Seit sich NRW-Innenminister Herbert Reul (CDU) mit seinen Polizeipräsidien konzentriert dem Kampf gegen Clan-Kriminalität widmet, sind die kriminellen Machenschaften von Rockerbanden aus dem öffentlichen Fokus geraten. Die Stadt Oberhausen sieht allerdings durchaus eine „konkrete Gefahr für die öffentliche Sicherheit und Ordnung“, wenn martialisch wirkende Rocker mit ihren Kutten und Emblemen aus verschiedenen Gruppen aufeinandertreffen.

Zum Schutz der breiten Öffentlichkeit greift sie deshalb zum Werkzeug des Verbots: Auf der diesjährigen Sterkrader Fronleichnamskirmes werden bekannte Embleme der Rocker verboten, so dass die Polizei gegen Mitglieder von Rockerbanden in Kutten vorgehen kann. Denn die Stadt sieht ansonsten die Gefahr, dass verfeindete Bandenmitglieder, erkennbar durch ihre Kennzeichen, gewalttätig aufeinanderprallen - und so unschuldige Besucher des ansonsten so fröhlichen Rummels Ende Mai und Anfang Juni gefährden.
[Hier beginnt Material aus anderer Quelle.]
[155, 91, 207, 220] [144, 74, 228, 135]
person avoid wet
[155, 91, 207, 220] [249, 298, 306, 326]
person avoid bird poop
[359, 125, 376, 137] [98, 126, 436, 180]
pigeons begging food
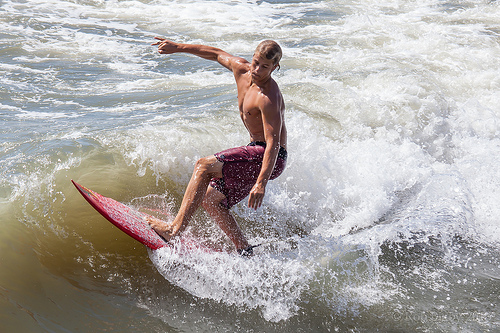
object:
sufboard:
[69, 177, 231, 260]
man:
[150, 35, 287, 257]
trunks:
[187, 142, 287, 210]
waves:
[0, 0, 499, 333]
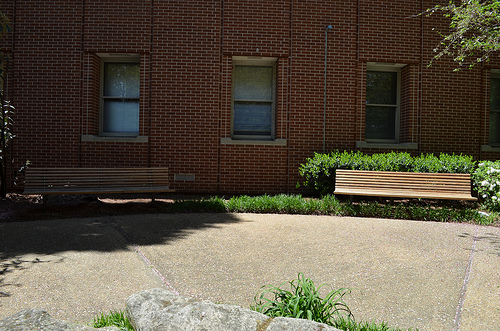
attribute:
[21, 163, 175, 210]
bench — wood, wooden, brown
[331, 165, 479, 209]
bench — brown, wood, wooden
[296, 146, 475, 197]
bushes — green, lush, leafy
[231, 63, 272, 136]
window — middle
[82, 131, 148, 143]
window sill — concrete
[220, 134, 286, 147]
window sill — concrete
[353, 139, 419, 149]
window sill — concrete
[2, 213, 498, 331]
walkway — cement, paved, large, concrete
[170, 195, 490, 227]
grass — green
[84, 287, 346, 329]
rock — large, grey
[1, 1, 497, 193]
building — brick, large, red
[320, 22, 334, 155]
conduit — metal, grey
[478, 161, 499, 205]
flowers — white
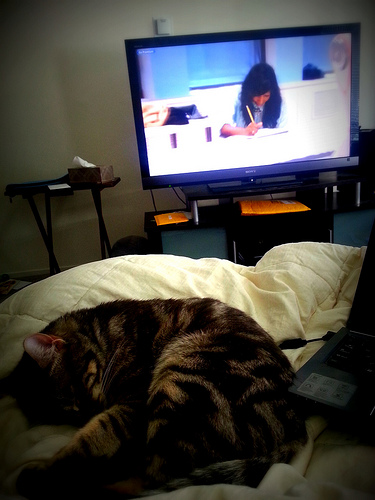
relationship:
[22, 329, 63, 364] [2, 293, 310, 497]
ear of cat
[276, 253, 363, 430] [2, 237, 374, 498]
laptop on bed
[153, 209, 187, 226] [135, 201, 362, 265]
package on table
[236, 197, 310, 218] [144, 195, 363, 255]
package on table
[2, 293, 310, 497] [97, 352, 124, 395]
cat has whisker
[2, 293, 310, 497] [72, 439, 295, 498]
cat has tail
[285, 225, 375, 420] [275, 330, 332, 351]
laptop has cord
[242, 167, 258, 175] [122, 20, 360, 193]
label on television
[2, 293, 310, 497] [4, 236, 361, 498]
cat on blanket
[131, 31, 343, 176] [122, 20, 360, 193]
program on a television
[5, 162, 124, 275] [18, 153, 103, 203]
table loaded with objects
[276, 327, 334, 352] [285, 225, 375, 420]
charge cord for a laptop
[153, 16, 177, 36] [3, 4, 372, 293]
thermostat on a wall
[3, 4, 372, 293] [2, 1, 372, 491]
wall in a room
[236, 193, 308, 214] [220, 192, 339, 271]
manila envelope on a tv stand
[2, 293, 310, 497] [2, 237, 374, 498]
cat on bed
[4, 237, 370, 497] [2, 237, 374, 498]
sheets on bed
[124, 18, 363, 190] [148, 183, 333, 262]
television on stand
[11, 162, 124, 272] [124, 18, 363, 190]
table next to television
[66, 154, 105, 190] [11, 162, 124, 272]
tissue box on table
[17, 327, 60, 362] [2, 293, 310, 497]
ear of cat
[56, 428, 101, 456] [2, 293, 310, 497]
paw of cat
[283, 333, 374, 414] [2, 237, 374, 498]
book on bed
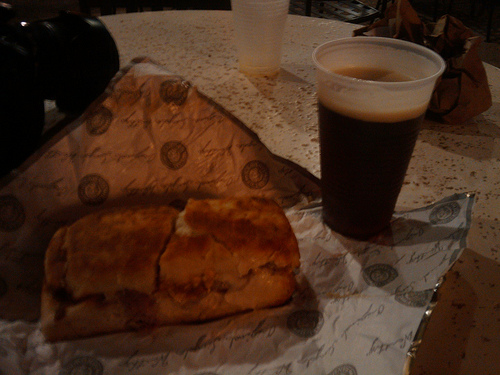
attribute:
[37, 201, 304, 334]
sandwich — cut, toasted, cracked, brown, thick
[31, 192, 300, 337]
bread — brown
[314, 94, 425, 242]
ale — dark, dark brown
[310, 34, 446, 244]
cup — plastic, disposable, full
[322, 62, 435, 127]
head — foamy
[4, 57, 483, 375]
paper — wrinkled, aluminum, white, foil, brown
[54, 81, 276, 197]
design — circle, grey, circular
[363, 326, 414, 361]
words — cursive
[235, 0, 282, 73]
cup — empty, plastic, clear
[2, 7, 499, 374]
table — ceramic, white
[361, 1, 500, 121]
bag — paper, crumpled, brown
Oberhausener Verbot von Kleidung greift in die Persönlichkeitsrechte ein

Weil solch ein Verbot von individuellen Kleidungsstücken schon ein Eingriff in die grundgesetzlich verbrieften Persönlichkeitsrechte eines jeden Einzelnen bedeutet, hat die Stadt Oberhausen ihre „Allgemeinverfügung“ zum „Trage- und Mitführverbot von Bekleidungsstücken mit Abzeichen, Emblemen, Schriftzügen, Colours oder sonstigen Kennzeichen“ von Motorrad-Banden eng gefasst und rechtlich ausführlich begründet. Sie wurde nun im aktuellen Amtsblatt vom 15. Mai 2024 auf immerhin zehn Seiten veröffentlicht.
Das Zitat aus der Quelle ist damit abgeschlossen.